Otro punto relevante es la reivindicación del poder militar de los Estados Unidos, Trump felicitó a un marino veterano de la Segunda Guerra Mundial que luchó en el Pacífico. Este es un elemento cargado de simbolismo porque la segunda guerra representa el momento de consolidación de los estadounidenses en el mundo como la potencia hegemónica, lo que le dio el derecho de erigirse como el arquitecto del orden posbélico.
Desde 1945 Estados Unidos como cabeza del mundo libre sentó las instituciones internacionales como la ONU y en materia económica con la Conferencia de Bretton Woods se impuso el patrón oro-dólar. Asimismo, la condecoración del piloto que condujo el helicóptero para la captura de Nicolás Maduro, es un mensaje para el hemisferio que se resume en “reconocemos la labor de nuestros héroes que se enfrentan a las tiranías”.
Asimismo, el poderío militar es esencial para una nación que se considera la elegida para imponer la paz en todo el mundo, por otro lado, desde el año pasado el las fuerzas armadas han hecho demostración de fuerza en el Caribe, en el Golfo Pérsico y en el Mar de China Meridional. No es casualidad que Trump haya halagado a un veterando de la lucha armada que simboliza el momento cúspide de la reconfiguración del orden mundial.

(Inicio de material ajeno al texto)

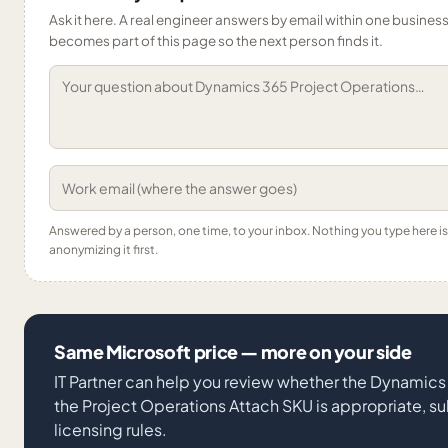
Ask it here. A real engineer answers by email within one business 
becomes part of this page so the next person finds it.
Answered by a person, one time, to your inbox. Nothing you type here 
anonymizing it first.
Same Microsoft price — more on your side
IT Partner can help you review whether the Dynamics
the Project Operations Attach SKU is appropriate, su
licensing rules.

También fue mencionado en tres ocasiones el regreso del sueño americano o American way of life el cual fue vendido como la aspiración máxima del mundo libre desde los años cincuenta. La vida con aparatos modernos, una familia tradicional y ,sobre todo, una sociedad donde haya movilidad social debido a los negocios, la educación y el trabajo. Trump reivindicó este modelo que fue parte de la hegemonía estadounidense y el cual es anhelado por amplios sectores de la población que hoy no tienen oportunidades para escalar en la pirámide social.
Desde la historia del vicepresidente J.D. Vance quien ha dicho en varias ocasiones que él era pobre y provenía de una familia disfuncional, pero fue gracias a que trabajó duro que logró convertirse no solo en un magnate, sino en el segundo al mando de la nación. Este es el modelo del sueño americano original para que cualquier persona pueda salir adelante por sus medios, porque tiene las oportunidades de dejar el estado de postración.
Además, la presentación del equipo de hockey que ganó el oro durante los Juegos de Invierno no es una casualidad, sino que el presidente los utilizó como bandera política. Desde hace mucho tiempo que los estadounidenses son símbolo de una competencia fuerte en diversas disciplinas, por lo que presentarlos en su discurso pretende enviar el mensaje de que su administración devuelve la grandeza a los deportistas.
El ejecutivo no dejó pasar la oportunidad para presentar el caso de familias que han sido víctimas de crímenes por parte de inmigrantes ilegales. Este es uno de los puntos más polémicos porque Trump aspira al uso de la política de las emociones para justificar los operativos, las deportaciones y el uso de la Guardia Nacional para hacer frente a las protestas que se han suscitado en ese país Retomó casos de personajes y miembros del cuerpo de seguridad que fueron atacados por inmigrantes y les quitaron la vida.
A pesar de que Donald Trump habló de diversos temas al igual que presentó diversos testimonios de varios invitados, estos fueron algunos puntos relevantes que reivindican el papel de Estados Unidos como potencia. No solo el discurso comunica, sino que todos los elementos que el presidente introdujo para hacer un informe sentimental. Las condecoraciones, las emociones y las historias de vida no eran parte de su primer gobierno (2017-2021), sin embargo, para este segundo mandato el republicano entendió cuáles son sus cartas que debe jugar.